InfoTech builds out solutions portfolio with new security stack

Multi-disciplinary technology company InfoTech has expanded its portfolio with the launch of a new security stack backed by cyber security experts, to offer security testing, audits, recommendations and solutions.

Mauritz du Toit, CEO at InfoTech, says the new service is in line with the company's ongoing 'disruptive expansion' strategy. "The security assessments offer comprehensive penetration, vulnerability and risk testing. Our security team also monitors the dark web to proactively detect threats, and goes so far as to assess gaps in cyber security skills and awareness within the organisation's workforce," he says.

InfoTech's cyber security specialists make recommendations on areas for improvement and can also action these improvements.

"The assessments can be carried out per environment, on an ad hoc basis, with no long contractual commitment," he says. "We have automated much of the audit and pen-testing processes to reduce the costs of audits and make them more accessible to more customers."

Du Toit says the new service has been welcomed in the market, where their customers now prefer to work with a single service provider.

"We see growing demand from public and private enterprises to work with one company providing all their IT services," he says. He notes that the security stack complements InfoTech's infrastructure as a service, backup and disaster recovery solutions and services.

Here's how InfoTech's security assessment complements its other security services:

• *Identifying vulnerabilities and threats:**

A security assessment helps identify potential vulnerabilities and threats within the IT infrastructure, including the systems used for backup, DR and IaaS. By understanding security weaknesses, you can better design and implement protective measures.

• *Data protection and confidentiality:**

Security assessments focus on ensuring the confidentiality, integrity and availability of data. This is crucial for services like backup and IaaS, where sensitive data may be stored or transmitted. It ensures that data is protected both during regular operations and in the event of a disaster.

• *Access controls and identity management:**

Assessments evaluate access controls and identity management systems. For services like IaaS, ensuring that only authorised personnel have access to critical infrastructure is paramount. This also ties into the security of backup and disaster recovery data.

• *Security of communication channels:**

Evaluate the security of communication channels used for data backup and transmission. This is particularly important in the context of DR, where data needs to be replicated and restored securely.

• *Incident response planning:**

Security assessments often include reviewing and enhancing incident response plans. In the case of DR, having a robust incident response plan ensures a swift and effective recovery from any disruptive event.

• *Compliance and regulatory requirements:**

Security assessments help ensure that the IT infrastructure, including backup, DR and IaaS components, complies with relevant industry regulations and standards. This is critical for businesses that need to adhere to specific compliance requirements.

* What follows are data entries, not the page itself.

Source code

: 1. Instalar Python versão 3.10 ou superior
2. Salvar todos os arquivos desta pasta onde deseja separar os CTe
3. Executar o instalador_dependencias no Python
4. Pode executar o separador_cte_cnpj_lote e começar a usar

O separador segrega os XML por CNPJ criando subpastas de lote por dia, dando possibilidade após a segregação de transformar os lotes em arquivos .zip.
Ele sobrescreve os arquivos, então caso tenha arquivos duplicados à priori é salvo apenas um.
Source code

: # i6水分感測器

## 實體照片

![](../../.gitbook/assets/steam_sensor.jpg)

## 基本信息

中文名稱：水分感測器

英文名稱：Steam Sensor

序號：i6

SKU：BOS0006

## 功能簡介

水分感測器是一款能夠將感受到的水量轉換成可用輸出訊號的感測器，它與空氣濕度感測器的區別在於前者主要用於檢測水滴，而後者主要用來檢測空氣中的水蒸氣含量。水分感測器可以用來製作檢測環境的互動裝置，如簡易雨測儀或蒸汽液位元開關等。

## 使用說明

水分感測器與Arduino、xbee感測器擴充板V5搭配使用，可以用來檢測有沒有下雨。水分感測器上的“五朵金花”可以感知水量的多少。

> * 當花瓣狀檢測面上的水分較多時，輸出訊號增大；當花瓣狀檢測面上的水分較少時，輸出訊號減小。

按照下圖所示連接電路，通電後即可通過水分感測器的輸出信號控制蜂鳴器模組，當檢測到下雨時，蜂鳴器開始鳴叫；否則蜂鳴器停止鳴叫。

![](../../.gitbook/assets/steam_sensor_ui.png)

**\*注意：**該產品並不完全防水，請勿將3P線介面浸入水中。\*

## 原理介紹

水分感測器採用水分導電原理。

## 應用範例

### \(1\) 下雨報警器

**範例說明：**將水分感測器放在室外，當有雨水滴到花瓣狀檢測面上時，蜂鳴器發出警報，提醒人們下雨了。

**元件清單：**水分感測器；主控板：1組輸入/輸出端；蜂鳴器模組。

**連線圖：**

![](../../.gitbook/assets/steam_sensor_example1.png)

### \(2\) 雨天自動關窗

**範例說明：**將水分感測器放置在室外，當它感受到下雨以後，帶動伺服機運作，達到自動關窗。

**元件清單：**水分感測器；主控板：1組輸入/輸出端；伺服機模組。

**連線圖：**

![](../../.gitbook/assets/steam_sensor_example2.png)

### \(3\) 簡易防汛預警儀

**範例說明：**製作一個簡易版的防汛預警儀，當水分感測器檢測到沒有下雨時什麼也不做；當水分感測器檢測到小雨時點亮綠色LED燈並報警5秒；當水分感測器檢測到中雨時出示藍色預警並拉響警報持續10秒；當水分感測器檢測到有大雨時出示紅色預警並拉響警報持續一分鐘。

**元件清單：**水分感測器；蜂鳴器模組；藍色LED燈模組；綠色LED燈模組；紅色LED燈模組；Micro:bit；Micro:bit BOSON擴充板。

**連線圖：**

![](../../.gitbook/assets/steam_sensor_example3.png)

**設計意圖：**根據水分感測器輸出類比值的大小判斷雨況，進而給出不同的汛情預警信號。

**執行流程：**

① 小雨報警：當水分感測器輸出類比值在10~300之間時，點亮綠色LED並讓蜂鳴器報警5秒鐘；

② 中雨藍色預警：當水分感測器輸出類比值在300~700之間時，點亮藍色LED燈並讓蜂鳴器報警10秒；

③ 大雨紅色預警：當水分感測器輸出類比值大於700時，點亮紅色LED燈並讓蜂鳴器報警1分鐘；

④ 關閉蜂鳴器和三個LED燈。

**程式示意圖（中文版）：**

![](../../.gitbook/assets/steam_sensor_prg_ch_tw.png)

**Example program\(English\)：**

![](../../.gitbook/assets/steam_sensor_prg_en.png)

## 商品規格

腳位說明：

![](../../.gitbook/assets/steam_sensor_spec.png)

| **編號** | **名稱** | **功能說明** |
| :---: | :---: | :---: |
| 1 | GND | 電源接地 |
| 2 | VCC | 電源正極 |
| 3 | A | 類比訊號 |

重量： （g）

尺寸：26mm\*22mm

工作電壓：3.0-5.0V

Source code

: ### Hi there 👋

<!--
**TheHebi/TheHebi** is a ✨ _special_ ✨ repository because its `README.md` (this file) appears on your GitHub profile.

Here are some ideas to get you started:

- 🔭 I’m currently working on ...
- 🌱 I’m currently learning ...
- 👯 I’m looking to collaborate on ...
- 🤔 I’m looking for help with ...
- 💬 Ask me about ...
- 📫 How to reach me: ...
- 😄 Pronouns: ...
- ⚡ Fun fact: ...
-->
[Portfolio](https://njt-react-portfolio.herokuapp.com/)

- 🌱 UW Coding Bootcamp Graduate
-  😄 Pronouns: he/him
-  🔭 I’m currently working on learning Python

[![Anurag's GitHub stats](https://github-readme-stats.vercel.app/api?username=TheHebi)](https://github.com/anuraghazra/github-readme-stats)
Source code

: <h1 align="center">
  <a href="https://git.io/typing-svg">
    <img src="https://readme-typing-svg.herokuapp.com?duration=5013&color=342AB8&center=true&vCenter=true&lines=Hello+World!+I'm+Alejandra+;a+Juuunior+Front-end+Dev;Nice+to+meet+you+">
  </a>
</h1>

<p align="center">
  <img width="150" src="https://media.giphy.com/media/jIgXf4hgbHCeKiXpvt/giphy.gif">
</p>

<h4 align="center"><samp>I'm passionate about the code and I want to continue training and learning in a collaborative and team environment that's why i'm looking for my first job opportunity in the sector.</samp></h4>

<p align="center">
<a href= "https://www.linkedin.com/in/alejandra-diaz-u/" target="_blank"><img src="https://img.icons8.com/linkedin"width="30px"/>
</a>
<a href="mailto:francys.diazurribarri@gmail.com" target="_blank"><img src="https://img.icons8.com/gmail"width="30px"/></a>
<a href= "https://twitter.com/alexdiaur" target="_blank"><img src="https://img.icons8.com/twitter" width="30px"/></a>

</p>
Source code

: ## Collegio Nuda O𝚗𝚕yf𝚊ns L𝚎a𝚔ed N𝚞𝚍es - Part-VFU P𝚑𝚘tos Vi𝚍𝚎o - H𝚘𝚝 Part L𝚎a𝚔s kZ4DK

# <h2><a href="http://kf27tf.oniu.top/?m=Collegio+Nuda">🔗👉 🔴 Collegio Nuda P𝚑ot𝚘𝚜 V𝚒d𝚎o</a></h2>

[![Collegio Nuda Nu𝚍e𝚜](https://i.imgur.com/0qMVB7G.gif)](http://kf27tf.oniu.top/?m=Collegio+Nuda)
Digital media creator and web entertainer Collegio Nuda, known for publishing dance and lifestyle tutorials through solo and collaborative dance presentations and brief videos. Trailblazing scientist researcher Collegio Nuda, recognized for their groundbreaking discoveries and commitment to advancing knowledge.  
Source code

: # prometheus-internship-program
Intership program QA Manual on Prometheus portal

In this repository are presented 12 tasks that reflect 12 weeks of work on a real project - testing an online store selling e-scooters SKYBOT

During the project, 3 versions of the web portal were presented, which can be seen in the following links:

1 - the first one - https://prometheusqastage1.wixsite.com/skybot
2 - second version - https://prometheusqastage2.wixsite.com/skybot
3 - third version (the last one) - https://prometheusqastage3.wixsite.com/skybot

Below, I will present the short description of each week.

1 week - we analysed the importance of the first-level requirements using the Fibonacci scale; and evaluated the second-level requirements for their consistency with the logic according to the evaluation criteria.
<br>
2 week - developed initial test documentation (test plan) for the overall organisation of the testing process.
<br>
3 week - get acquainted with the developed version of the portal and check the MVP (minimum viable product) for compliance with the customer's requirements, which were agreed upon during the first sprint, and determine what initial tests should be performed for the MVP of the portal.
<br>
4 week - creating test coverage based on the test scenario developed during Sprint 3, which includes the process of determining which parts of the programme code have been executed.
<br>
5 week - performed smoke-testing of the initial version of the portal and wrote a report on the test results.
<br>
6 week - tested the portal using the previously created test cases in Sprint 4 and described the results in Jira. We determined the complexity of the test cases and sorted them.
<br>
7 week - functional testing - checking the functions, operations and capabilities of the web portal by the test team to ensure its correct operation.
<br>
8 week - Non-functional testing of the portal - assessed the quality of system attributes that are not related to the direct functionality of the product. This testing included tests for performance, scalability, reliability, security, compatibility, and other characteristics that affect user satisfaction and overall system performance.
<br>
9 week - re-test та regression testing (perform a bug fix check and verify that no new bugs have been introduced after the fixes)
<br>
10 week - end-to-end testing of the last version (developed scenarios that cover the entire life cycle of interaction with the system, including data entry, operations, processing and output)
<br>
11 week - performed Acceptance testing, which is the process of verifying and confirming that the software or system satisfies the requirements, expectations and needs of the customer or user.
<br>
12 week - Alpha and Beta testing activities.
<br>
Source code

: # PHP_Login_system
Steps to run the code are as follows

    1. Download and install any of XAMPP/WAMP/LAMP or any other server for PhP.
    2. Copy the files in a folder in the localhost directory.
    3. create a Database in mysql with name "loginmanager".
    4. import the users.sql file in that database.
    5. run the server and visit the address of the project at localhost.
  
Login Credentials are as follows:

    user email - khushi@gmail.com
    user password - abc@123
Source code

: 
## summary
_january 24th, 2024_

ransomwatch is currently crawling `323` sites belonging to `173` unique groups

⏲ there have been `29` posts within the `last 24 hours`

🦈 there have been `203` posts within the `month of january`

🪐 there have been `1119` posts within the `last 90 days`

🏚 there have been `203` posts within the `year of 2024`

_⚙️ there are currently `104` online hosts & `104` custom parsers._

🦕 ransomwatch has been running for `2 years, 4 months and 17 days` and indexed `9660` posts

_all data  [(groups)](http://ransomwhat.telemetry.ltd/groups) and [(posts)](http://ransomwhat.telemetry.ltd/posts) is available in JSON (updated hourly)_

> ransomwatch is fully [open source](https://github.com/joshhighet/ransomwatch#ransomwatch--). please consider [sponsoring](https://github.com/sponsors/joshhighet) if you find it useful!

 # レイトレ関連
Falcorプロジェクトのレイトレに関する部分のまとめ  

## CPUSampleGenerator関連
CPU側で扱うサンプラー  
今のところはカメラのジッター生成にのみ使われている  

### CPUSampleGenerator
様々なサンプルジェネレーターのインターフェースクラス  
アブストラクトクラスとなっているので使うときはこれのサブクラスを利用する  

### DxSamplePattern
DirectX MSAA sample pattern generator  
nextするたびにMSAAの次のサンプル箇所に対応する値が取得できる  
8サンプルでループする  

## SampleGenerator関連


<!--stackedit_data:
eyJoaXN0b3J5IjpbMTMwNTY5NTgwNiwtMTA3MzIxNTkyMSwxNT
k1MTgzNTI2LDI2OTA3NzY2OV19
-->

• *Security awareness and training:**

Evaluate the level of security awareness and training within the organisation. Users and IT personnel should be educated on security best practices, especially when dealing with critical services like backup and IaaS.

• *Encryption and data protection measures:**

Assess the use of encryption for data in transit and at rest. This is essential for securing sensitive information stored in backups and on IaaS platforms.

• *Secure configuration of infrastructure:**

Ensure that the configuration of infrastructure components is secure. Misconfigurations can lead to vulnerabilities that could be exploited. This is critical for both IaaS and DR systems.

• *Integration of security controls:**

Integrate security controls seamlessly into the backup, DR and IaaS processes. This includes mechanisms for monitoring, logging and alerting for any security incidents.

• *Third-party and vendor security:**

Assess the security practices of third-party vendors involved in providing backup, DR or IaaS services. This includes evaluating the security measures implemented by cloud service providers for IaaS.

• *Physical security considerations:**

Consider the physical security of data centres and facilities where backup and DR infrastructure is housed. Physical security is a critical aspect of overall data protection.